▶ **Assignment**
The response should be an exact repetition of all the entries.
[Data for review — start]
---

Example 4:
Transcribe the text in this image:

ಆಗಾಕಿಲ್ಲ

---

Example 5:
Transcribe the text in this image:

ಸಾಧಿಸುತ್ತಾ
[Data for review — finish]
▶ **Result of this task**
---

Example 4:
Transcribe the text in this image:

ಆಗಾಕಿಲ್ಲ

---

Example 5:
Transcribe the text in this image:

ಸಾಧಿಸುತ್ತಾ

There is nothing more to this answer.